The tendency when working from home is to attend to work matters from morning until evening. Not having a set time dedicated to accomplishing work tasks is the pandemic equivalent of bringing home more work after leaving the office. Not only does this leave you with no free time, but it also takes a mental toll on you.

Set particular hours for yourself to log in and out of work responsibilities. This maintains a clear separation between work and personal life. It also conditions your mind and body to relax after a long day.

5. Keep Nurturing Your Hobbies And Interests

Some people unwind by creating new things. If you like to draw, write, or knit, set aside time to complete passion projects that you enjoy. These kinds of activities are a healthy coping method during stressful seasons.

Destressing doesn’t always have to be about creating something, though. Watching a TV show, reading a book, or playing games are also small ways to relieve stress. Your hobbies don’t require tangible end-products to benefit your mental health.

Avoiding Digital Burnout

Even before the pandemic, the world has been growing increasingly dependent on digital technology. It was only a matter of time before adults and young people alike experienced digital burnout. Then the pandemic interrupted the general pace of work and life.

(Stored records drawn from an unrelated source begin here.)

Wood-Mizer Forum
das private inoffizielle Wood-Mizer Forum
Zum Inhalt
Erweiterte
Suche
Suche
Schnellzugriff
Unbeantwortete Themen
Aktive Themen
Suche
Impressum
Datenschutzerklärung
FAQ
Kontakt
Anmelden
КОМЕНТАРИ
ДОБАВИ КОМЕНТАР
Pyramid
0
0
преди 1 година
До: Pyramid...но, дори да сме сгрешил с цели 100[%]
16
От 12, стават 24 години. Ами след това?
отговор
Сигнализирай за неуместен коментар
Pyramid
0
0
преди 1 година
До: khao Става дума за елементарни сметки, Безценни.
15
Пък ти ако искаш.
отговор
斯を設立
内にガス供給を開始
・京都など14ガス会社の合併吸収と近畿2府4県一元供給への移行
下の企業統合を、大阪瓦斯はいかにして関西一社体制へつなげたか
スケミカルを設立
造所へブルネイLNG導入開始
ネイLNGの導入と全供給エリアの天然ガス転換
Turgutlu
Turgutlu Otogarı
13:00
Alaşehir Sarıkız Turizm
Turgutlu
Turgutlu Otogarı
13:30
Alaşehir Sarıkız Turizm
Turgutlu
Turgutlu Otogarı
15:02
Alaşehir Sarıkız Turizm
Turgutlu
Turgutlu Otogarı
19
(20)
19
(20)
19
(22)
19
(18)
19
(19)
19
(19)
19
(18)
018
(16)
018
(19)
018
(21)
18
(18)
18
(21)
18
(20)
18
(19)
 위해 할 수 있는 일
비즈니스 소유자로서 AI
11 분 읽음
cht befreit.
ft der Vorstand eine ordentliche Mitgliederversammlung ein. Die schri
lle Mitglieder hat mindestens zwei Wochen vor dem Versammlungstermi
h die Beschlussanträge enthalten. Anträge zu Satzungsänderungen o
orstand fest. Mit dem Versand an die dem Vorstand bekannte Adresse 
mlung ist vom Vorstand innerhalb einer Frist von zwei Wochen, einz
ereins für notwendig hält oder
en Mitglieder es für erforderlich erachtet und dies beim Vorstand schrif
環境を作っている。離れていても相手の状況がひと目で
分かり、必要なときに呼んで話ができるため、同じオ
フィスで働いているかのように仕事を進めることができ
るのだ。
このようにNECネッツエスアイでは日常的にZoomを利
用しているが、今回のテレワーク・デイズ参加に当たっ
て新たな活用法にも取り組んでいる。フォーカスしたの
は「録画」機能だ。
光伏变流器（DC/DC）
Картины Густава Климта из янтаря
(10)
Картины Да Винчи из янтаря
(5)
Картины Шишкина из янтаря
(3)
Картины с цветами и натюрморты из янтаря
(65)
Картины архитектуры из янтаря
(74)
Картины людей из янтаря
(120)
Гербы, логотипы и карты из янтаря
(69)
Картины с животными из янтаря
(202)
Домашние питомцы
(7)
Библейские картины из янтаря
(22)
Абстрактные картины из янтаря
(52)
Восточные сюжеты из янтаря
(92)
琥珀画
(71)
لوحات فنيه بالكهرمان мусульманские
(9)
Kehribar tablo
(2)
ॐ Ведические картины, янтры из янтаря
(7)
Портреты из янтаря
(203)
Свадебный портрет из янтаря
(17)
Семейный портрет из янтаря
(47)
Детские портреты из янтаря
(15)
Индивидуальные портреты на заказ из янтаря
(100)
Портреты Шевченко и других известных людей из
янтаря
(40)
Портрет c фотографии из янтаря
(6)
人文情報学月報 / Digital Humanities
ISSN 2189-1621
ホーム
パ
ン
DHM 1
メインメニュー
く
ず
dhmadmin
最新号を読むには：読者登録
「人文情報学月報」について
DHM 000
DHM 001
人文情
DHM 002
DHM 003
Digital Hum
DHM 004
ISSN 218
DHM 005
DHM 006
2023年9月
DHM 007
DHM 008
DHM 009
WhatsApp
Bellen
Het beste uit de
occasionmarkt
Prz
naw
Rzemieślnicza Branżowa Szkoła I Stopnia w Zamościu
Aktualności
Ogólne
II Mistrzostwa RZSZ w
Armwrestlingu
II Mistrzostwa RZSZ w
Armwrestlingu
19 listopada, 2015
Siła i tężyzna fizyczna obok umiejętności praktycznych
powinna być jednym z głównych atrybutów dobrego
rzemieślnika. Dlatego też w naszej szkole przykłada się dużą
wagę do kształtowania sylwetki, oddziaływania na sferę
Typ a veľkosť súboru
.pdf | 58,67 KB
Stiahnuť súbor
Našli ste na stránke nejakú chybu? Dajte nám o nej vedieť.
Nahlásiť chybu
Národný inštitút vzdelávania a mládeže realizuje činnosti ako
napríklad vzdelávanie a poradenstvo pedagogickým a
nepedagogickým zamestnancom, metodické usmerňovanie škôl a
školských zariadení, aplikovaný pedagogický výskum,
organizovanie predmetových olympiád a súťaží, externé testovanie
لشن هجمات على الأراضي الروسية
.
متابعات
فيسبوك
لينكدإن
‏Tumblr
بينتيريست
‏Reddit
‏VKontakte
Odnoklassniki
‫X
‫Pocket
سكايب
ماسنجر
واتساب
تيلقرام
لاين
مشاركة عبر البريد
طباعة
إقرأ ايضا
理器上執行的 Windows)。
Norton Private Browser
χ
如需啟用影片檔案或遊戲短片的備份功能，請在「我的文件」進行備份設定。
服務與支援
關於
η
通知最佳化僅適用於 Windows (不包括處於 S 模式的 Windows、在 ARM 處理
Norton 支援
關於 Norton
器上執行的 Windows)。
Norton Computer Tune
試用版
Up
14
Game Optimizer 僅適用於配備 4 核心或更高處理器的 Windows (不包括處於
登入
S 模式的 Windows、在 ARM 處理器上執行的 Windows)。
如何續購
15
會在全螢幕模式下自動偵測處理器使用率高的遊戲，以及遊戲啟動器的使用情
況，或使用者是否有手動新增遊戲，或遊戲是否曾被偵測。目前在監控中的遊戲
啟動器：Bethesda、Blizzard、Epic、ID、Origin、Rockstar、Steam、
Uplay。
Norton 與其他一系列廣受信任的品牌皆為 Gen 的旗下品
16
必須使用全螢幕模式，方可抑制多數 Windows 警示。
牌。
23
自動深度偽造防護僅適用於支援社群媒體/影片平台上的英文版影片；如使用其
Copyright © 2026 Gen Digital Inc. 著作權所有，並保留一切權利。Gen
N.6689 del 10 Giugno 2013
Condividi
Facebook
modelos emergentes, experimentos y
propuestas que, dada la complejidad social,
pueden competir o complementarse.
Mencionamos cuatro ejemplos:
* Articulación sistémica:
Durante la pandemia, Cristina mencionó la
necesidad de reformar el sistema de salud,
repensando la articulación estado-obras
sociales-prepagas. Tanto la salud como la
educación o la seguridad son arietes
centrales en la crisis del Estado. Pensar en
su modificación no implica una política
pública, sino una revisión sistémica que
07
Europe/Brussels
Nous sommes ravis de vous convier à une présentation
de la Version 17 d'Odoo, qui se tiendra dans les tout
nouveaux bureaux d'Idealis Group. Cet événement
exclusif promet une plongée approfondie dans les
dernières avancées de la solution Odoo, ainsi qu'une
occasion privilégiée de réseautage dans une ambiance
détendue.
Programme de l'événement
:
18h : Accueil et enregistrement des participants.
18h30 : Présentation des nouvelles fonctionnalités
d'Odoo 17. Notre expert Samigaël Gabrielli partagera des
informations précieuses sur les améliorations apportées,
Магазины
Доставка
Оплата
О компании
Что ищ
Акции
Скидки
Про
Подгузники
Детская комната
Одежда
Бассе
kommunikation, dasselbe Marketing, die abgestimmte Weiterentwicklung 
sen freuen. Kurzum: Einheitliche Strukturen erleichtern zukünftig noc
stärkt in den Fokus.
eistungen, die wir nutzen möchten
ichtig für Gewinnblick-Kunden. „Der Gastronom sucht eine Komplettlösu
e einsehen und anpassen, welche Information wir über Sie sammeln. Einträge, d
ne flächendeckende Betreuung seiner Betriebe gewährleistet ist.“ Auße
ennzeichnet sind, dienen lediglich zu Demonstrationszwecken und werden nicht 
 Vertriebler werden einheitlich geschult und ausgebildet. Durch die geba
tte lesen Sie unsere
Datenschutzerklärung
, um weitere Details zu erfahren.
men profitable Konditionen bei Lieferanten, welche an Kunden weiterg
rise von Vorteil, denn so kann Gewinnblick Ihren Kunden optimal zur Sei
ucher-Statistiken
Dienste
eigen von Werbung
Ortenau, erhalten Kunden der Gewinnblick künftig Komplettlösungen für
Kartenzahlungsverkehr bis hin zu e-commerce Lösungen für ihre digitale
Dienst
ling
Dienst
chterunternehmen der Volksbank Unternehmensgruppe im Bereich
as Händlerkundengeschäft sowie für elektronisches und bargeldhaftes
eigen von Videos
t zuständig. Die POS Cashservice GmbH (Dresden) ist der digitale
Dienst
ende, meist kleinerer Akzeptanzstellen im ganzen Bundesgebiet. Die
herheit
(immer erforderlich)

Many adults began to share a common routine of waking up to check their smartphones, turning on the TV to watch the news, and then being on the computer all day for conference calls and work deliverables. Being forced into a digitally dependent environment made it inevitable to feel exhaustion and restlessness in the situation.

While you cannot single-handedly change how the world will recover from the virus, you can help yourself from getting burnt out. Keep the above practices in mind and always give yourself space to breathe outside of your online interactions.

Remember: digital dependence isn’t a curse you have no control over. It is a mindset you can avoid with good, simple habits.